La stragrande maggioranza delle persone dicono che la felicità o è irraggiungibile oppure troppo effimera per essere riconosciuta e quindi colta; con un dire che è diventata una vera abitudine: forse perché ci si vuole convincere che la felicità è davvero irraggiungibile o effimera? E a chi mostra felicità lo si guarda quasi con patetico sospetto o paternalismo per non sentirsi addosso il peso di un sentimento reconditamente rancoroso: "tanto durerà poco! Che ne sa questo felice del mordi e fuggi della sua emozione! È un illuso perché la felicità è illusione, è speranza, è il giogo giostrale della mente quando fantastica". Siffatta figura retorica è molto consolatoria ... Di certo è che se ci si convince che tale conclusione sia vera, vera diventa. Forse è vero, la felicità è irraggiungibile o troppo effimera, ma è vero solo per loro.
Oh insomma, ci si dovrebbe
disabituare alla troppa razionalità, alla troppa oggettività altrimenti tutto
diventa relativismo e non prospettiva, e in mancanza di prospettive poetiche e
di aneliti tutto diventa logico, razionale, matematico, algoritmico, relativo
ad una presunta oggettività dei fatti: ma un pò di "poesia" e un pò
di sano romanticismo non guastano mica l'intelletto! Allora si potrebbero
cogliere tutte quelle nuances che la natura offre come scorci, che la vita
offre come trasogni.
Perchè, solitamente, non si è felici?
Perché le persone sono troppo abituate, troppo indaffarate a risolvere piccoli
o grandi problemi esistenziali, quotidiani o di sistema, oppure troppo
assuefatte ad insensati edonismi (alcool, droghe, acquisti fatti in modo
convulsivo e senza criterio di vero bisogno, sì perché anche andar a far
compere è diventato una sorta di edonismo), ci si procura insomma emozioni che
durano tanto quanto un battito di ciglia; ed è per ciò che si ritiene la
felicità qualcosa di effimero, fugace e la si lascia andare per così dire
nell'attimo fuggente.
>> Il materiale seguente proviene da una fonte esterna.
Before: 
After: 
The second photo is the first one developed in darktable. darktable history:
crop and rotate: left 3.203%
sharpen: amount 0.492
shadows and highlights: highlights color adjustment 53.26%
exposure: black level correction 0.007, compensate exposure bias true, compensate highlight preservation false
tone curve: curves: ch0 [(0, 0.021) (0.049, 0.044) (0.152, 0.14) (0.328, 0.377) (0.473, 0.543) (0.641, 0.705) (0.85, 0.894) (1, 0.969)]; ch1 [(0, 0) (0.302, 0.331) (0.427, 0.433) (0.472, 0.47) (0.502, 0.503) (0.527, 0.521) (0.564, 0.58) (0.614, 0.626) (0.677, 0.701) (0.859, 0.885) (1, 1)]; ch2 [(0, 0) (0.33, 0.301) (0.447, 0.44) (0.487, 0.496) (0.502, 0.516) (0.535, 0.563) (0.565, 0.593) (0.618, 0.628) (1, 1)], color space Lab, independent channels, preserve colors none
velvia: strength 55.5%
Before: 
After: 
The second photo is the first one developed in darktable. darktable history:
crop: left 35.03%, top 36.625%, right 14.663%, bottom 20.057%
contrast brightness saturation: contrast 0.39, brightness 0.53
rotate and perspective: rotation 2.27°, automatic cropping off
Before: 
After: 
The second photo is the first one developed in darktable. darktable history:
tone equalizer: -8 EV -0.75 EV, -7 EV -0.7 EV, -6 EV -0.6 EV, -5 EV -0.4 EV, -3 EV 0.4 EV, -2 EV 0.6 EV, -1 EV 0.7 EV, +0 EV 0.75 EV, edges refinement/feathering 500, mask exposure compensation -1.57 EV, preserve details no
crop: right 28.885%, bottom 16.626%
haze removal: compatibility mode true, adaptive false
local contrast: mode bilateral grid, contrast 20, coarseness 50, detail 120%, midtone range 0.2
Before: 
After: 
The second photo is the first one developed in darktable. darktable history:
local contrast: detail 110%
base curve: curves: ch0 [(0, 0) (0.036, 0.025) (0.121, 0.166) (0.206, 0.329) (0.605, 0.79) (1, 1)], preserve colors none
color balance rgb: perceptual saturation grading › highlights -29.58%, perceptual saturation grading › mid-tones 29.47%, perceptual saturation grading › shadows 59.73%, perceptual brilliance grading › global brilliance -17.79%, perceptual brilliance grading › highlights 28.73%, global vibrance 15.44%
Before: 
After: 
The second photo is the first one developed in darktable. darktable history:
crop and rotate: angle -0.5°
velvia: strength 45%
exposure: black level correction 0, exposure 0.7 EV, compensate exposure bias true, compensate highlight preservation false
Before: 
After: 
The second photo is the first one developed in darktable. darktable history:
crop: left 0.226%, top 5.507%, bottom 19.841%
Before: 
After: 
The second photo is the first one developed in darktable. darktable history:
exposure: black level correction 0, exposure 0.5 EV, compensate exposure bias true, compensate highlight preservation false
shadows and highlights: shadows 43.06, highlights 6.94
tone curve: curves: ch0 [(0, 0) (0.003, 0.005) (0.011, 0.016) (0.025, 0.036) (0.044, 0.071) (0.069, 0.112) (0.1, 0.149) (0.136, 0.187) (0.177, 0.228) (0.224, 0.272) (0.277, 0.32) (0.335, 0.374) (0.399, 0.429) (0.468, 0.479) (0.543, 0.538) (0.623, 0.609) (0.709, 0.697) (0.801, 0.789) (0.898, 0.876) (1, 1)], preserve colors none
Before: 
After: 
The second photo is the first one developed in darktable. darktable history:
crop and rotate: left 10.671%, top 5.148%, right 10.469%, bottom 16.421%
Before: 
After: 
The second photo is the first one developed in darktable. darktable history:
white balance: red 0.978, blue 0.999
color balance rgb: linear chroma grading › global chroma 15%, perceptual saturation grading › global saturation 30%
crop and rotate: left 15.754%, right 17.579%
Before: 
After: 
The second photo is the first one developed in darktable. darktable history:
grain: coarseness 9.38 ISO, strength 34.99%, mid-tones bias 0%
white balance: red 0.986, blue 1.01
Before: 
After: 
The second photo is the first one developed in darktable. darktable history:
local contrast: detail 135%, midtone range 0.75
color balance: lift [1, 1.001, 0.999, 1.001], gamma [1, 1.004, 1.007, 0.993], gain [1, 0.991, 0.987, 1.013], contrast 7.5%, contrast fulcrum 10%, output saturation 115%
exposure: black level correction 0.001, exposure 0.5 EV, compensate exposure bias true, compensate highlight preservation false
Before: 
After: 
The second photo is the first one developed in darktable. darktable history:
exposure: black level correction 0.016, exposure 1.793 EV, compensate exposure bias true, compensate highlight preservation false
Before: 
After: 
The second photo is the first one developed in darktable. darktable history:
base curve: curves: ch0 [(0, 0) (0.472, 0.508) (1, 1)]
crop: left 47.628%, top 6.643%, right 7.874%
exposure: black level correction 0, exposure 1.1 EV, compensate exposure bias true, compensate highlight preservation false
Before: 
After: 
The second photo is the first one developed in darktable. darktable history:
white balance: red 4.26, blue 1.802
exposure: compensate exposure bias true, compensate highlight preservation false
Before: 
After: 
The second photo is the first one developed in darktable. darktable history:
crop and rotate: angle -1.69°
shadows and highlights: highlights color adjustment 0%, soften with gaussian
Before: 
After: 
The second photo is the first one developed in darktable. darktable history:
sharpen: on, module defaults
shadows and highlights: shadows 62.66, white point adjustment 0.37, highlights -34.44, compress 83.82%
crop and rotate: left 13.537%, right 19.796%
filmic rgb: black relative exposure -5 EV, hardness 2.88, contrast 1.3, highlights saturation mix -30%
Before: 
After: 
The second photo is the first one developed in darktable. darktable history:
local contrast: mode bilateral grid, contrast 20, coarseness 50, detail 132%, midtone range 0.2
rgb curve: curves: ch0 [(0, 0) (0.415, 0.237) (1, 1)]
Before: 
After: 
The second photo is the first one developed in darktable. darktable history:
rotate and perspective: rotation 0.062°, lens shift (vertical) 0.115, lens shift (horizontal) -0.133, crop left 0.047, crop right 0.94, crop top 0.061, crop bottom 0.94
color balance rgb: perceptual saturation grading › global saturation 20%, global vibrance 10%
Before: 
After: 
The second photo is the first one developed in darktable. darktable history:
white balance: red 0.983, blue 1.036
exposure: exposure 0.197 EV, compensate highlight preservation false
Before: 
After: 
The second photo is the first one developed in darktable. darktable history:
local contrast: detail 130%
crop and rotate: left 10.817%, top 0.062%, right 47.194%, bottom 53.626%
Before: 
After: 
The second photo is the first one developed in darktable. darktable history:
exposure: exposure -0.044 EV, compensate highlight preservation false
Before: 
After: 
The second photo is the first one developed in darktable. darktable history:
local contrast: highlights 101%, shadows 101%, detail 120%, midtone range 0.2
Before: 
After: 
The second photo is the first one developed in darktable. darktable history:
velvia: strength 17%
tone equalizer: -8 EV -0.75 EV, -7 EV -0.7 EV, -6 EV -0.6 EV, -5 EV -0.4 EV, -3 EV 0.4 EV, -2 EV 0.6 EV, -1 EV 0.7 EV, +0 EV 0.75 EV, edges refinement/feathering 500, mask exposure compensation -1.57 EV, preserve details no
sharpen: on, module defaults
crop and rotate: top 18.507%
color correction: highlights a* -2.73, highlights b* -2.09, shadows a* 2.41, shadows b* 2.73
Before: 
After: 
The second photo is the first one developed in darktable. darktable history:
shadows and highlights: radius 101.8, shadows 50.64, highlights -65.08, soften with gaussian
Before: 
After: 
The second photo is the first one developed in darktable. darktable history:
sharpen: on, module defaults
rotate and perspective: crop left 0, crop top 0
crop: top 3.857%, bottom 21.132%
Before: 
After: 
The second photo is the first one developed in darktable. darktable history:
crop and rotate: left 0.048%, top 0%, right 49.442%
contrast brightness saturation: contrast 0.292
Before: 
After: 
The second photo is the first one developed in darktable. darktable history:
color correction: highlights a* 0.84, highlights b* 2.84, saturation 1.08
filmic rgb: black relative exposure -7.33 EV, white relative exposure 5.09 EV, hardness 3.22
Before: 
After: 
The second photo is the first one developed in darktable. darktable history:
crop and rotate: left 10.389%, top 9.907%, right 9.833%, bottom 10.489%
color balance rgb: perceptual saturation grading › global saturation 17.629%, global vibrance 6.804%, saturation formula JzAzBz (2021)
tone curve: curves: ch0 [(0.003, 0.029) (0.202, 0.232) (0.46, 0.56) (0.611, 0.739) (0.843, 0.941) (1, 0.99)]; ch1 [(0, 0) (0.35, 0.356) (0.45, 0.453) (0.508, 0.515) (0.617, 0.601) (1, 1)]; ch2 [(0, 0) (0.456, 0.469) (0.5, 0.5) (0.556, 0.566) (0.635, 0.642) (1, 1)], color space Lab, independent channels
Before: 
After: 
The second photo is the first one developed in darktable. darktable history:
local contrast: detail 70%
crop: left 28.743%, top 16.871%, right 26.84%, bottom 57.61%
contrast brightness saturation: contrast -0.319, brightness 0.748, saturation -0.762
Se invece si diventasse capaci di riappropriarsi del
proprio tempo e dei propri sguardi e degli scorci che dinnanzi ci si stagliano
- ah quante piccole cose si riuscirebbero a cogliere, a percepire! La felicità
è fatta di cose "piccole" e semplici e non è affatto vero che è
irraggiungibile o effimera, il limite è solo un convincimento autoindotto, il
limite è ... un limite! Poiché promuove il senso dell'appagamento costante: la
contentezza di ritiene che chi si accontenta gode. Ma se si vivesse magicamente
il momento nemmeno ci si renderebbe conto del tempo, dell'attimo fuggente, del
nichilistico edonismo e sapremmo cogliere le "occasioni" che l'attimo
fuggente ci offre. L'attimo fuggente ce lo dobbiamo creare, non attenderlo come
si attende un momento fortunato. L'attimo, invero, è tutta l'eternità che
possiamo sottrarre al tempo e il tempo piegarlo al nostro volere. Infine la
felicità non bisogna cercarla, inseguirla: più lo si fa più non la si raggiunge
- come quel famoso paradosso di Achille e la tartaruga -, la felicità è saper
vivere l'attimo, è l'attimo è l'eternità: una felicità senza fine!
Vivi l'attimo e sii simile al
fanciullo: e di cosa ha più di tutto il fanciullo se non di vivere l'attimo?